Yes. I will soon be appointed here at the Brookings Institute, and we’re going to work first on a series of six papers. The first one is going to be how do we resolve and strengthen the solvency of our Social Security system? And I’m working on that paper. We’re going to do another paper on reducing elderly poverty, which is now twice that of child poverty. People may not understand that fully, but using kind of a more comprehensive measure of poverty that takes into account SNAP benefits and housing vouchers and tax benefits. Child poverty is, again, about half that of elderly poverty. We have, as you know, solvency issues in the hospital insurance fund. And immigration, again. We will have a paper on immigration because, again, we see that as a partial solution to the workforce problem. 

 

(22:29): 

But in addition, I think there’s going to be a real crunch on the Medicaid program because the Medicaid program now is our long-term care payer of last resort, but you have to spend down into it. And I think when, again, the baby boom generation reaches its peak in terms of demand for long-term care services, it’s going to put a real squeeze on state budgets with all the implications that that has. So we’re going to do a series of six papers that will redefine and bring solvency to Social Security, Medicare, and also tackle the issue of long-term care. 

 

Chip Kahn (23:09): 

Well, I certainly look forward to reading your thinking on these critical matters of the day. And I just want to thank you so much for all your service as well as being with us today, Wendell. 

 

Wendell Primus  (23:22): 

Well, it was my pleasure, Chip, and I wish you well. And the hospitals just play a very critical role in providing care to Americans that are in need of care. 

 

Chip Kahn (23:33): 

Thank you. 

 

Speaker 1 (23:39): 

Thanks for listening to Hospitals in Focus from the Federation of American Hospitals. Learn more at fah.org. Follow the Federation on social media @FAHhospitals and follow chip at Chip Khan. Please rate, review, and subscribe to Hospitals in Focus. Join us next time for more in-depth conversations with healthcare leaders. 

 

Wendell Primus

Wendell Primus served as the Senior Policy Advisor on Budget and Health issues to Speaker Nancy Pelosi for 18 years before leaving his post earlier this year.

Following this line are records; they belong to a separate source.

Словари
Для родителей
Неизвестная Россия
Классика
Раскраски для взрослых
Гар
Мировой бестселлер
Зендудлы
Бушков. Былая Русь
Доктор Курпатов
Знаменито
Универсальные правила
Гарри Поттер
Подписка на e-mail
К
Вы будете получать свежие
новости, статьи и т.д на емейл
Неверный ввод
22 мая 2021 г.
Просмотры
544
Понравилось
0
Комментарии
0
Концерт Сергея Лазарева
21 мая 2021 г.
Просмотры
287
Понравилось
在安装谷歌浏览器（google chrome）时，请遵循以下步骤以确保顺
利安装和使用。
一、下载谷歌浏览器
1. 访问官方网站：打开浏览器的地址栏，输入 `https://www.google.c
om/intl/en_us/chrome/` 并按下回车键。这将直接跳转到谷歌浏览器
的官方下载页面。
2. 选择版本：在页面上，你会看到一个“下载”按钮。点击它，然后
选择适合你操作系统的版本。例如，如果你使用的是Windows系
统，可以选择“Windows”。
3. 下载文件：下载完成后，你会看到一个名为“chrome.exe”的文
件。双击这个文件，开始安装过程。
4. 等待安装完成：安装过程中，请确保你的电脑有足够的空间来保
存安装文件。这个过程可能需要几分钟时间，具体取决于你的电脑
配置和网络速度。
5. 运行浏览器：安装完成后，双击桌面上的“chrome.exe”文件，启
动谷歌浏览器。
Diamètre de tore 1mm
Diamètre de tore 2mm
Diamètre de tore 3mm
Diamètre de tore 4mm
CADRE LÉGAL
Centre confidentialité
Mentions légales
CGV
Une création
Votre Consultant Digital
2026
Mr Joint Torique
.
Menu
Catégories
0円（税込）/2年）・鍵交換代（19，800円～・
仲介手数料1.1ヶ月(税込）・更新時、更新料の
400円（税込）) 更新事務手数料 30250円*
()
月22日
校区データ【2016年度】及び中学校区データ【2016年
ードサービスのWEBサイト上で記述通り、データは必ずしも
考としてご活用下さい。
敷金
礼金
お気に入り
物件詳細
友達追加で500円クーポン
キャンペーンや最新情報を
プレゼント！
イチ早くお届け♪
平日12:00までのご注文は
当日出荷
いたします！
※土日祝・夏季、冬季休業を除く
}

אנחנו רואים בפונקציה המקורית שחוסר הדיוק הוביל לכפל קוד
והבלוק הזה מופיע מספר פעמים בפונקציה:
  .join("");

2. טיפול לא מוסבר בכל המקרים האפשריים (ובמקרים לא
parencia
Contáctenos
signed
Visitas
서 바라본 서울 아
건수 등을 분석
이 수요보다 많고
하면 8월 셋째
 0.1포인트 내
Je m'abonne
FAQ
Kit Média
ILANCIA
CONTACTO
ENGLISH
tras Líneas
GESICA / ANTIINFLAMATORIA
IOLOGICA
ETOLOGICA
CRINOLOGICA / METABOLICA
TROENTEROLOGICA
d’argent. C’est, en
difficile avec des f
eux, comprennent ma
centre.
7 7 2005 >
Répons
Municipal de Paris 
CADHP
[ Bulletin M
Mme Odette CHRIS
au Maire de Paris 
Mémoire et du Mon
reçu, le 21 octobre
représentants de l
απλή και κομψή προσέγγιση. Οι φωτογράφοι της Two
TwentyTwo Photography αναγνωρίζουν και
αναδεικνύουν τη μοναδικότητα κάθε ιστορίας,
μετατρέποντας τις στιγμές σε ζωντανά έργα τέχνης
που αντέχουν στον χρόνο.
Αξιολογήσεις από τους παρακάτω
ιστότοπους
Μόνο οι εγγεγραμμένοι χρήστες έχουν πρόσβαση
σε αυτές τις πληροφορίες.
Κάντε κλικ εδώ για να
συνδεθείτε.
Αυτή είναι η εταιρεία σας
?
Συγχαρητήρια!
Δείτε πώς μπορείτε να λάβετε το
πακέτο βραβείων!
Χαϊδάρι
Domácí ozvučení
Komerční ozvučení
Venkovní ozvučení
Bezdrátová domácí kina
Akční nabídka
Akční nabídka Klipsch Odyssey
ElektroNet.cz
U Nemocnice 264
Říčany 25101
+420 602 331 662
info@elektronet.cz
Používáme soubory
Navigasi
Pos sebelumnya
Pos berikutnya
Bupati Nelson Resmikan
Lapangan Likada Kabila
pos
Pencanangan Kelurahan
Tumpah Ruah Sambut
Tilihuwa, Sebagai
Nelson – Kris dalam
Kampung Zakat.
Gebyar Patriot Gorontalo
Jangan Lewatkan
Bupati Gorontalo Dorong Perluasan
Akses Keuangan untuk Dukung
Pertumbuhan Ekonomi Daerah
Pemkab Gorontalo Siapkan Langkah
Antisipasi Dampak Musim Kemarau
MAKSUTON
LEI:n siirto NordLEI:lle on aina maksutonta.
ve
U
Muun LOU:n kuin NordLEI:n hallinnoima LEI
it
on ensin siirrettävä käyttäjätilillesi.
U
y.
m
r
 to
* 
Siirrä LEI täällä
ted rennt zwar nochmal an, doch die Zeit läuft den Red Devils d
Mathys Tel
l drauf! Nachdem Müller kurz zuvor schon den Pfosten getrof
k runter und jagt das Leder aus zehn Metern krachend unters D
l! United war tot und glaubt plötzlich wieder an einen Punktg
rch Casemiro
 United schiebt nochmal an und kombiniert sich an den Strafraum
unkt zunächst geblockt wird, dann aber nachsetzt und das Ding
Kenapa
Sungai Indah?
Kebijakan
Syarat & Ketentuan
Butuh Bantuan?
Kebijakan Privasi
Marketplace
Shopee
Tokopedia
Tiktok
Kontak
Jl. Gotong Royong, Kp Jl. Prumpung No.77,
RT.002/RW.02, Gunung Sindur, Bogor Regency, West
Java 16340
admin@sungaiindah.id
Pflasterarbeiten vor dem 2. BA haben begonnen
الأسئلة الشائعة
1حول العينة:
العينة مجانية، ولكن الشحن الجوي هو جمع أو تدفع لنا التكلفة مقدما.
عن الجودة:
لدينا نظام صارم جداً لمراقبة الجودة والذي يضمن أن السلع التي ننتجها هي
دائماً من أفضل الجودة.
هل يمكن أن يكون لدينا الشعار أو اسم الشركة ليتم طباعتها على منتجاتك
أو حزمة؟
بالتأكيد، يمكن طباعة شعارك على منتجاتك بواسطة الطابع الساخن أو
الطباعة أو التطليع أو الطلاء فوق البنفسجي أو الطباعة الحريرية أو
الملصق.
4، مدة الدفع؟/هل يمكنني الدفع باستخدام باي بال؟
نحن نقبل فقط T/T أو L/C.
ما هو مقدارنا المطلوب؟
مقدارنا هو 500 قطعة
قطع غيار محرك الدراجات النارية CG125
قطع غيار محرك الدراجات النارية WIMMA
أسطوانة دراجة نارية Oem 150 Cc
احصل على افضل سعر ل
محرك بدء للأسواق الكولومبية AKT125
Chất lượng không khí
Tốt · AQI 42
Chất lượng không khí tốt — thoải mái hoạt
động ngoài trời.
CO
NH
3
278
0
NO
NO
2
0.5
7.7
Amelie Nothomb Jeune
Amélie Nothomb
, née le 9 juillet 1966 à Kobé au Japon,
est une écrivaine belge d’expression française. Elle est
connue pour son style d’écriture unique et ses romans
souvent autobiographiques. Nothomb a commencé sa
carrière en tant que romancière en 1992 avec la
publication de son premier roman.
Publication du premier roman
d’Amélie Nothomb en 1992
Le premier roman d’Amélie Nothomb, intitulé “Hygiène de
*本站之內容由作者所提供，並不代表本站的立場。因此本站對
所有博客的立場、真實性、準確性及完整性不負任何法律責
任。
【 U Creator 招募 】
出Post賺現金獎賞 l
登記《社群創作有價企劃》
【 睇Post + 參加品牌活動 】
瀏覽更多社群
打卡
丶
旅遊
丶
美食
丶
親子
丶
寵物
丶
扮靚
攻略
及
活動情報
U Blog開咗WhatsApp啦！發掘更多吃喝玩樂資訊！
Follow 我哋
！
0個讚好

In that capacity, he was the lead staffer in developing the Affordable Care Act. He also played a major role in the SGR legislation in 2015 and various budget agreements.

Prior to this appointment in March, 2005, Primus was the Minority Staff Director at the Joint Economic Committee. He has also held positions at the Center on Budget and Policy Priorities, served in the Clinton Administration at the Department of Health and Human Services and also served as Chief Economist for the House Ways and Means Committee and Staff Director for the Committee’s Subcommittee on Human Resources.

Primus received his Ph.D. in economics from Iowa State University.